Dell'articolo di Carlo Bonini su Rep: (a cui ho fatto l'abbonamento alla faccia di quel vergognoso gazzettino che è diventato il Fatto) del 24 settembre, condivido ogni virgola:
Il ministro dell’Interno Matteo Salvini battezza un decreto sicurezza che fa di un manifesto ideologico la “norma”. Un “venghino, signori venghino” da mercato della paura dove l’imbonitore, dopo aver trascorso quattro mesi a fare il piromane, posa ora a pompiere offrendo agli “italiani” l’estintore che — dice — spegnerà l’incendio.
Per rifilare la patacca, deve naturalmente svuotare di ogni complessità una vicenda epocale e dalle implicazioni geopolitiche continentali come i flussi migratori, vendendo un’emergenza che non c’è (gli sbarchi) per una minaccia incombente alla sicurezza nazionale che gli consenta di legiferare d’urgenza, e dunque per decreto, strozzando ogni dibattito parlamentare.
E deve soprattutto giocare, forte dell’analfabetismo e la rozzezza civile che gli sono propri, con principi fondamentali dei diritti dell’uomo (tutti gli uomini), quali la presunzione di innocenza, il diritto di asilo, la protezione umanitaria, la cittadinanza, degradandoli a “concessioni” agli uomini dalla pelle nera, come tali revocabili. Dal Principe (cioè lui, il Difensore degli Italiani) o dalla discrezionalità di un’autorità amministrativa.
Salvini deve soprattutto tacere agli italiani quello che lui per primo ha imparato in questi quattro mesi da ministro. Che nessuno manda a casa nessuno approdato sulle nostre coste – neppure Gesù Cristo – senza l’accordo dei Paesi di provenienza. E lo deve tacere perché se lo spiegasse, tutti comprenderebbero che il “decreto sicurezza” avrà sui flussi migratori lo stesso effetto del pugno battuto sul tavolo con cui il nostro Paese, da qualche mese, si copre di ridicolo in ogni vertice internazionale. La riduzione dei potenziali beneficiari del diritto di asilo, la cancellazione di fatto della protezione umanitaria, la liquidazione dell’esperienza degli Sprar ancorché scoraggiare i migranti (la disperazione che convince a fuggire dal continente africano è più forte di ogni Salvini) avranno infatti il solo effetto di moltiplicare i clandestini, nonché il numero di coloro che, da detenuti, languiranno nei centri di espulsione (già oggi sotto dimensionati e da domani ancor più diminuiti nella capienza dal raddoppio dei tempi di detenzione legittimi) in attesa di rimpatrio. E questo perché, esaurito il termine di detenzione, il raddoppiato esercito di migranti irregolari avrà come accade oggi un semplice foglio di via che non li avvierà certo a un “ritorno volontario” nei Paesi di provenienza, ma solo alla loro clandestinità.

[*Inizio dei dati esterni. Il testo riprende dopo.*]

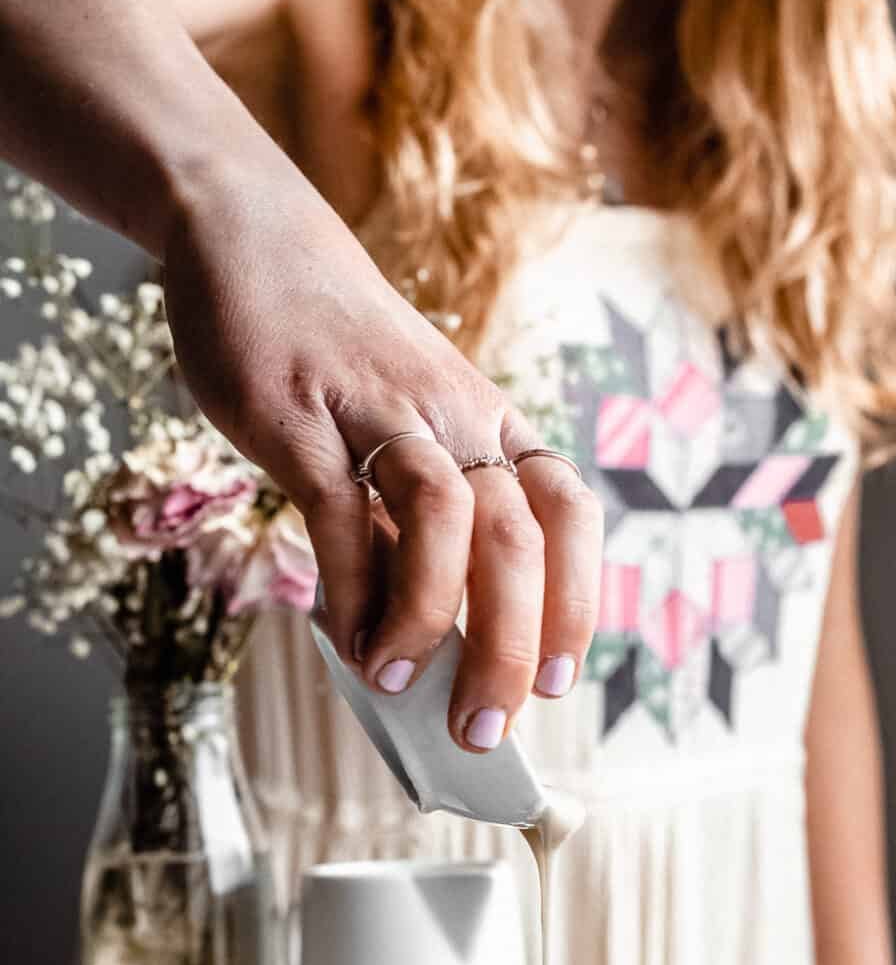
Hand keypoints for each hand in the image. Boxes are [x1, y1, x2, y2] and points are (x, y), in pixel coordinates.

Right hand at [160, 161, 602, 746]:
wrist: (251, 237)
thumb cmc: (339, 357)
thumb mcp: (407, 428)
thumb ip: (417, 524)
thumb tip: (426, 637)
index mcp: (492, 423)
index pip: (568, 513)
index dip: (575, 602)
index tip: (555, 682)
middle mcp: (454, 416)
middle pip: (517, 538)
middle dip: (507, 647)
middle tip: (482, 727)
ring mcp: (379, 414)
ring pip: (445, 519)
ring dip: (428, 619)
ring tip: (398, 683)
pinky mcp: (301, 419)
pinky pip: (342, 514)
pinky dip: (351, 591)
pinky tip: (344, 641)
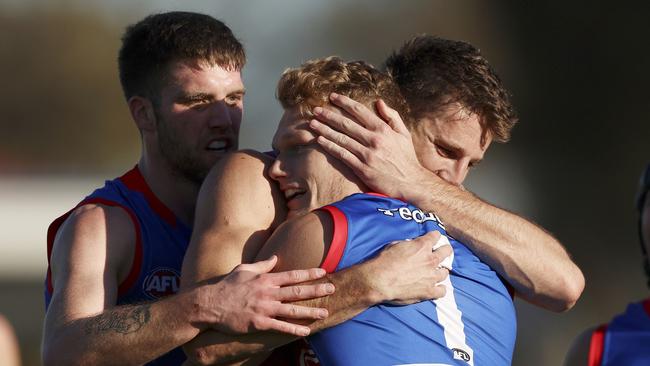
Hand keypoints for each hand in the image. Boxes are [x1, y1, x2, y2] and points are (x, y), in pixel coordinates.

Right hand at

Non è complicato scommettere che, in questa forma, il decreto difficilmente passerà l’esame del Quirinale, prima, e della Corte Costituzionale, poi, quando comincerà ad essere investita dal contenzioso che le nuove norme produrranno. Ma è ancora una volta sorprendente come a mettere la faccia su questo manifesto costituzionalmente sgangherato sia un Presidente del Consiglio che posa a fine giurista e, non più tardi di due giorni fa, ha preso cappello “indignato” per la “violazione della privacy” e dei diritti costituzionali del suo portavoce Rocco Casalino. Quando si dice gli azzeccagarbugli.